Supplied data: Begin

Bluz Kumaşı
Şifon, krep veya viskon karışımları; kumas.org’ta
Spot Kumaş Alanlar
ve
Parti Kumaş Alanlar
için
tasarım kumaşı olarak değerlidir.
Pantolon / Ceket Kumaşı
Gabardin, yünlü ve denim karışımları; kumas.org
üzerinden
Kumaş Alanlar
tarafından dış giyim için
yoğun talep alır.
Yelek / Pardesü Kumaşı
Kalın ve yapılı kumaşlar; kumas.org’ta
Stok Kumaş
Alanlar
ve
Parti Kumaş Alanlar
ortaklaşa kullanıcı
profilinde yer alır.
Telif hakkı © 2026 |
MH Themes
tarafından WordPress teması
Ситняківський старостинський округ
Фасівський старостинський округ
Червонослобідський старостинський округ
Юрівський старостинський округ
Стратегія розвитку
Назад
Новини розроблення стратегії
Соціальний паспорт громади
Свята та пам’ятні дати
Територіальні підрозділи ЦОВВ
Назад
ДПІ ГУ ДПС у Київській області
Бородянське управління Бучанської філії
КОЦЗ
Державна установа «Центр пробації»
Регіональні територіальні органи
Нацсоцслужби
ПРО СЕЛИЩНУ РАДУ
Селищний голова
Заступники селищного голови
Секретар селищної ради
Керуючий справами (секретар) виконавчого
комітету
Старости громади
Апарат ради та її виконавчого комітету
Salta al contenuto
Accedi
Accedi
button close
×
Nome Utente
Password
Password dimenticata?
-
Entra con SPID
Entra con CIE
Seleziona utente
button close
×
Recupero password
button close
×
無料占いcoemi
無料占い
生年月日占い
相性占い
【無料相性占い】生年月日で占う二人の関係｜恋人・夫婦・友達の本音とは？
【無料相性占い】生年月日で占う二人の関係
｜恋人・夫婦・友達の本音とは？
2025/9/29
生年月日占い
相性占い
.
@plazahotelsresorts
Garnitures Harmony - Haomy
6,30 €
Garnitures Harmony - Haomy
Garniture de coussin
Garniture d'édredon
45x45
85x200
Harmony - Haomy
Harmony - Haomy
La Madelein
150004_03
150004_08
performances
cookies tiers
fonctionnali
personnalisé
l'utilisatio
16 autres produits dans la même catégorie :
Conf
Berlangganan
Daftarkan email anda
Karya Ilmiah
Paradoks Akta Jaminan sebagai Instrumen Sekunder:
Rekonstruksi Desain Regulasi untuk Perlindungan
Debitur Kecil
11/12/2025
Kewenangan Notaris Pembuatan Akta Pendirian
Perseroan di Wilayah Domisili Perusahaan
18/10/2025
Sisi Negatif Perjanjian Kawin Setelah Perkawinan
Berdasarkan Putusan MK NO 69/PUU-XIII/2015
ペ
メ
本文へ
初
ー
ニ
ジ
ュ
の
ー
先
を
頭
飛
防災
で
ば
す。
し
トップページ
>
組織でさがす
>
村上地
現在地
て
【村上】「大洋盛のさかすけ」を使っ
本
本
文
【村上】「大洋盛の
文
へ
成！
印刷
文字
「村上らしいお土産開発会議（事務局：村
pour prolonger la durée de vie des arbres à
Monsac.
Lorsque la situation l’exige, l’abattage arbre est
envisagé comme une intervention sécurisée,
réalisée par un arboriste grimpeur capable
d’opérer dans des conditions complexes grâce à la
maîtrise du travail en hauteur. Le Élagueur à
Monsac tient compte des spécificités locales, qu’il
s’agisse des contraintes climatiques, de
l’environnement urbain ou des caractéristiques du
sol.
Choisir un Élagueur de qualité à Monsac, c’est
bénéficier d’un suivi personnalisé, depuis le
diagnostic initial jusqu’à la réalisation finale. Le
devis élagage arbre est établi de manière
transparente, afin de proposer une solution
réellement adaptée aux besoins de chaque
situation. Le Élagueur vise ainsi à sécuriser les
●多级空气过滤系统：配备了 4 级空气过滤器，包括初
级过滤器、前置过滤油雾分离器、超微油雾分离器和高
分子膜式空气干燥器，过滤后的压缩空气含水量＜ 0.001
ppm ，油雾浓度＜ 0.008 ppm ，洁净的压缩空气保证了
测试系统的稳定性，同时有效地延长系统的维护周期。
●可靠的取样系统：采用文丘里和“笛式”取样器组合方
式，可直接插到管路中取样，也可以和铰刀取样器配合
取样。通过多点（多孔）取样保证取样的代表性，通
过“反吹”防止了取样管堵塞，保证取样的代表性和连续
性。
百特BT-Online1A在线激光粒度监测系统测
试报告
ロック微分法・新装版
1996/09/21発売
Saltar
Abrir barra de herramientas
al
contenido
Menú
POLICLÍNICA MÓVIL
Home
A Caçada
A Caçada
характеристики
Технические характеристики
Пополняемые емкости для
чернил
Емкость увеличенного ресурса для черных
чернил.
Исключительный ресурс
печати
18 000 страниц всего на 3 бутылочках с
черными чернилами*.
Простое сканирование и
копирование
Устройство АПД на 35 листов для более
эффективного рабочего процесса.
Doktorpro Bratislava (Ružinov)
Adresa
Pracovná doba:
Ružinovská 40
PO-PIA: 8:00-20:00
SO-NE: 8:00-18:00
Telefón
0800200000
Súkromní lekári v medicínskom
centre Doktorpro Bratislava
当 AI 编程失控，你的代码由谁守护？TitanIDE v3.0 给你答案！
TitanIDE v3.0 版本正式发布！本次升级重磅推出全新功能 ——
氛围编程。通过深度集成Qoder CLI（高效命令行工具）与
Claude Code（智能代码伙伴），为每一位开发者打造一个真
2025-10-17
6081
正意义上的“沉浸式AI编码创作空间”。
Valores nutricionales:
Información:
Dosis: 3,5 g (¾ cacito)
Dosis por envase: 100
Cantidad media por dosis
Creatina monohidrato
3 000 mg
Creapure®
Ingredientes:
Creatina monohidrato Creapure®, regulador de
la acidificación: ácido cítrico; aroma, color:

Supplied data: End

(Work request) Once you find the line with "Sisi Negatif Perjanjian" in the entries above, output it and each line after it up to and including the line with "réellement adaptée aux besoins de chaque", and nothing else.

(Completed task)
Sisi Negatif Perjanjian Kawin Setelah Perkawinan
Berdasarkan Putusan MK NO 69/PUU-XIII/2015
ペ
メ
本文へ
初
ー
ニ
ジ
ュ
の
ー
先
を
頭
飛
防災
で
ば
す。
し
トップページ
>
組織でさがす
>
村上地
現在地
て
【村上】「大洋盛のさかすけ」を使っ
本
本
文
【村上】「大洋盛の
文
へ
成！
印刷
文字
「村上らしいお土産開発会議（事務局：村
pour prolonger la durée de vie des arbres à
Monsac.
Lorsque la situation l’exige, l’abattage arbre est
envisagé comme une intervention sécurisée,
réalisée par un arboriste grimpeur capable
d’opérer dans des conditions complexes grâce à la
maîtrise du travail en hauteur. Le Élagueur à
Monsac tient compte des spécificités locales, qu’il
s’agisse des contraintes climatiques, de
l’environnement urbain ou des caractéristiques du
sol.
Choisir un Élagueur de qualité à Monsac, c’est
bénéficier d’un suivi personnalisé, depuis le
diagnostic initial jusqu’à la réalisation finale. Le
devis élagage arbre est établi de manière
transparente, afin de proposer une solution
réellement adaptée aux besoins de chaque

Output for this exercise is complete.